Single by Kodaline

from the album In a Perfect World
- Released: 8 October 2013
- Recorded: 2012
- Genre: Alternative rock, folk rock
- Length: 5:05
- Label: B-Unique
- Songwriters: James Flannigan; Steve Garrigan; Vincent May; Mark Prendergast;
- Producer: Stephen Harris;

Kodaline singles chronology
| "Brand New Day" (2013) | "All I Want" (2013) | "One Day" (2014) |

Music video
- "All I Want" (Part 1) on YouTube

Music video
- "All I Want" (Part 2) on YouTube

= All I Want (Kodaline song) =

"All I Want" is a song by Dublin-based alternative rock quartet Kodaline taken from their 2013 album In a Perfect World. It was released as the fourth single from the album, topping at #15 on the Irish Singles Chart and #67 on the UK Singles Chart. As of March 25, 2025, the song has amassed 1.25 billion streams on Spotify.

==Music video==
The music video for the song, directed by Stevie Russell, was released in two separate parts.

Oliver, who has a deformed face, works for a company and is attracted to Mandy, one of his co-workers; however, she is cautious about developing any relationship with him because of his deformity. In the Part 1 video, three co-workers bully Oliver, and they later harass Mandy, but Oliver stands up for her, fighting them off. Mandy warms up to him because he defended her against the bullying co-workers. In the Part 2 video, Oliver forgets to wear his tie while going to work. While getting his tie, his dog, Digby, slips through the open door and gets lost. Digby wanders the streets and passes by a street band (Kodaline) performing. Oliver discovers Digby's disappearance when he returns home, and he immediately goes to search for Digby, prints posters at work, and Mandy lends him her bike to help him distribute them throughout the community. He eventually finds Digby on a farm outside his community.

The director of the two videos, Stevie Russell, plays the main character, Oliver, with his love interest, Mandy, played by Irish actress Amy De Bhrún.
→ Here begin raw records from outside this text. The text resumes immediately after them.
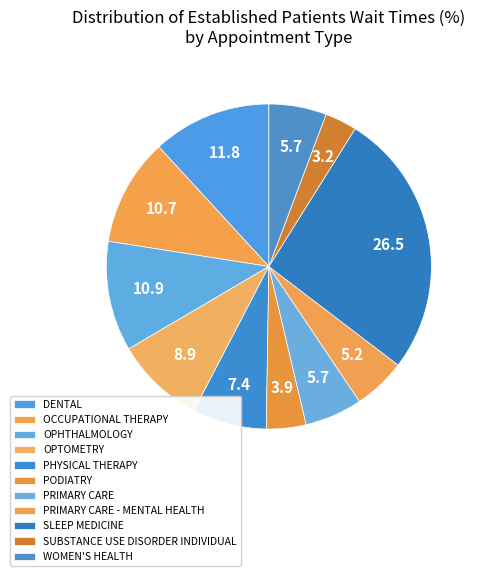

What is the ratio of the value at OPTOMETRY to the value at PRIMARY CARE - MENTAL HEALTH?

1.7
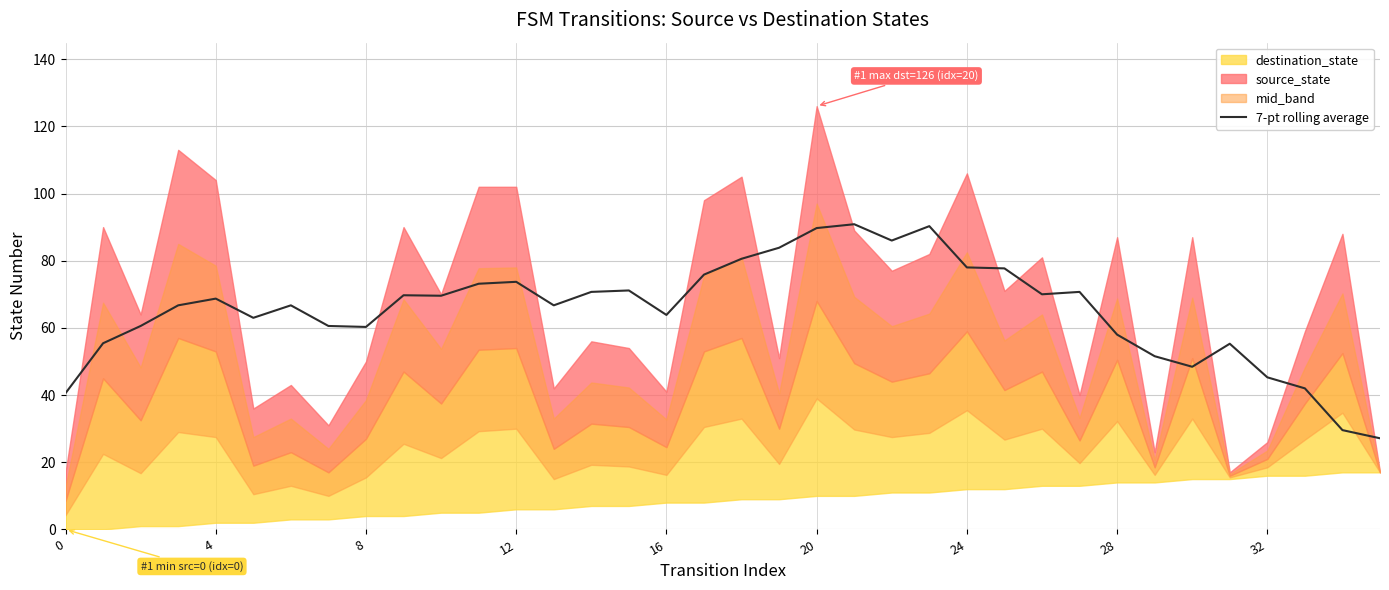

True or false: the data has more than 0 interior local peaks.

True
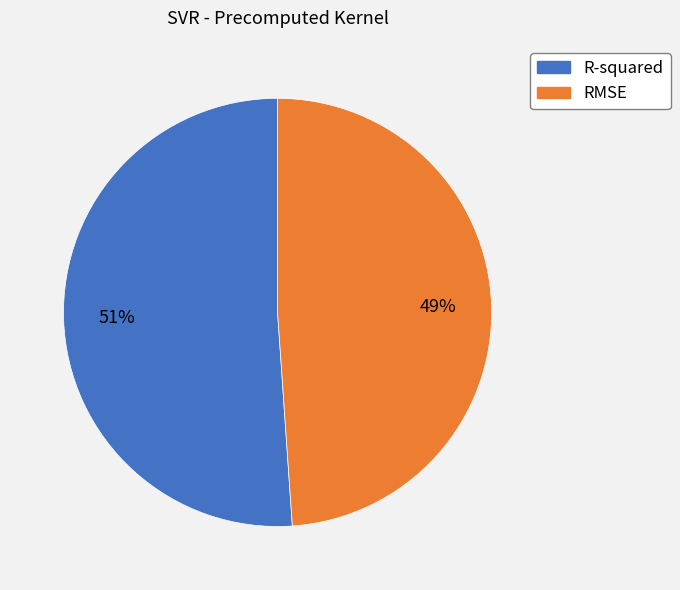

Which slice is the smallest?

RMSE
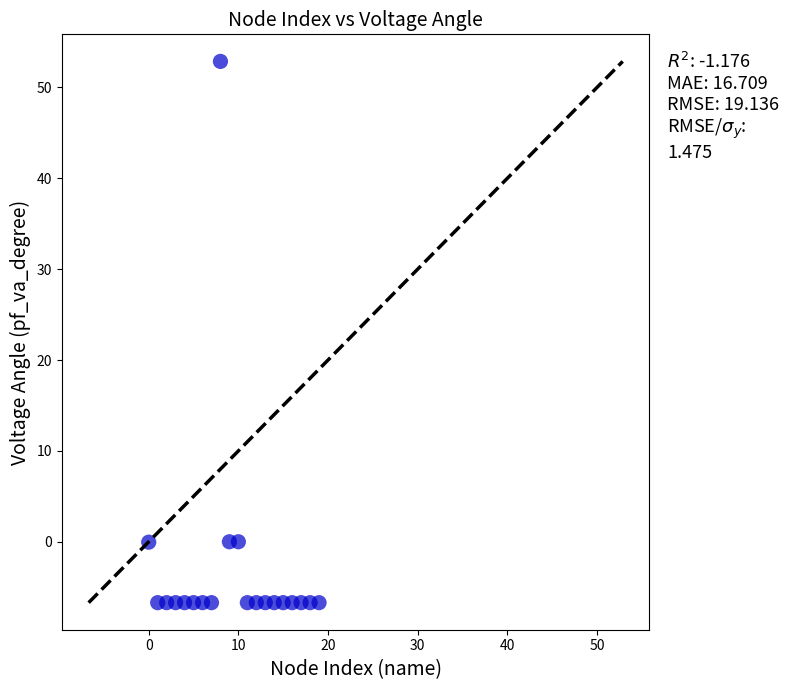

What is the range of X values (max minus min)?

19.0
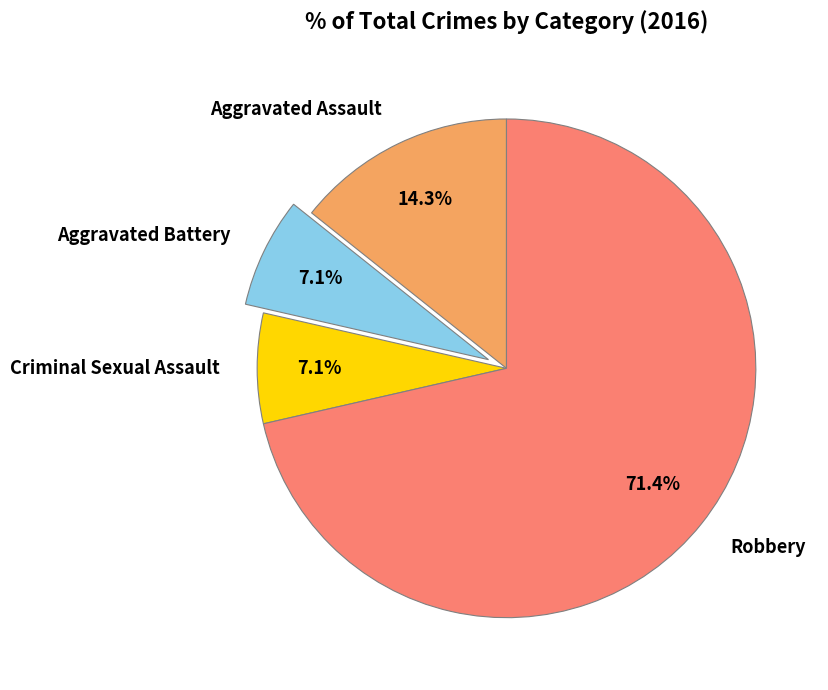

What percentage is the Robbery slice, to the nearest percent?

71%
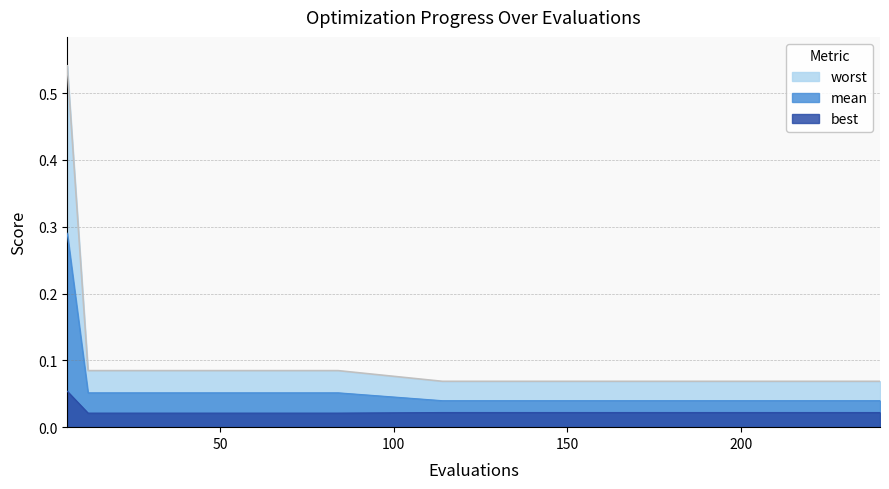

What is the sum of all best values?

0.4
James Cosgrave, Tristan McConnell, and Ciaran O'Grady play the bullies.

==Use in other media==
The song was featured in The Fault in Our Stars movie soundtrack as well as in the pilot of the E! television show The Royals.
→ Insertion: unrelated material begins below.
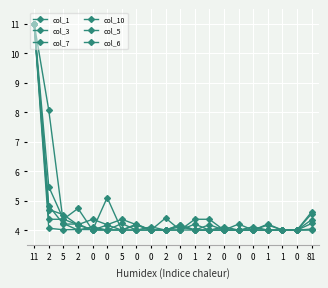

How many distinct data groups are displayed?

6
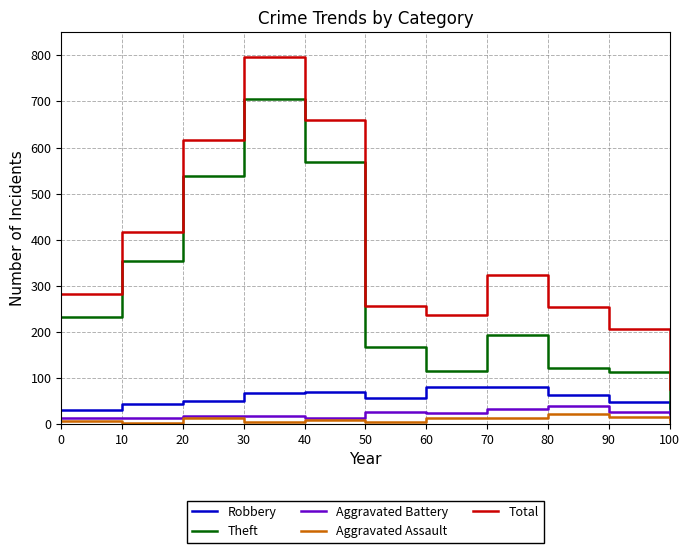

At how many categories does at least one series exceed 584?

3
It also featured in "Remember The Time," the second episode of the ninth season of Grey's Anatomy, during Meredith's voice-mail to Cristina.

The fifth season of The Vampire Diaries also used the song.

Google used a version of the song in their Zeitgeist video released in December 2012.

The song was featured for Turner Classic Movies year-end tribute for 2014, "TCM Remembers," which memorialized all of the entertainment personnel who died during the year.

The song was also used in the 2016 film Grimsby.

The "In Memorium" video of the 2021 Screen Actors Guild Awards featured the song.

In September 2021, the song served as the victorious piece for Jacob (Jake) Thomsen (Calinoda) on the American music competition television series "Alter Ego," broadcast on Fox.

==Weekly charts==

| Chart (2014) | Peak position |
|---|---|
| Belgium (Ultratip Bubbling Under Flanders) | 57 |
| France (SNEP) | 48 |
| Irish Singles Chart | 15 |
| Netherlands (Dutch Top 40) | 34 |
| Netherlands (Single Top 100) | 26 |
| UK Singles (Official Charts Company) | 67 |

==Certifications==

| Region | Certification | Certified units/sales |
| Denmark (IFPI Danmark) | Platinum | 90,000^{‡} |
| Germany (BVMI) | Gold | 150,000^{‡} |
| Italy (FIMI) | Gold | 25,000^{‡} |
| New Zealand (RMNZ) | 3× Platinum | 90,000^{‡} |
| Spain (Promusicae) | Platinum | 60,000^{‡} |
| United Kingdom (BPI) | Platinum | 600,000^{‡} |
| United States (RIAA) | Gold | 500,000^{‡} |
^{‡} Sales+streaming figures based on certification alone.

==Cover versions==
Dutch electronic music duo Dash Berlin released a cover of the song featuring English singer Bo Bruce in November 2022.

Pop Mage · Petricor · Emy Smith released a cover in 2023 on Magic Records.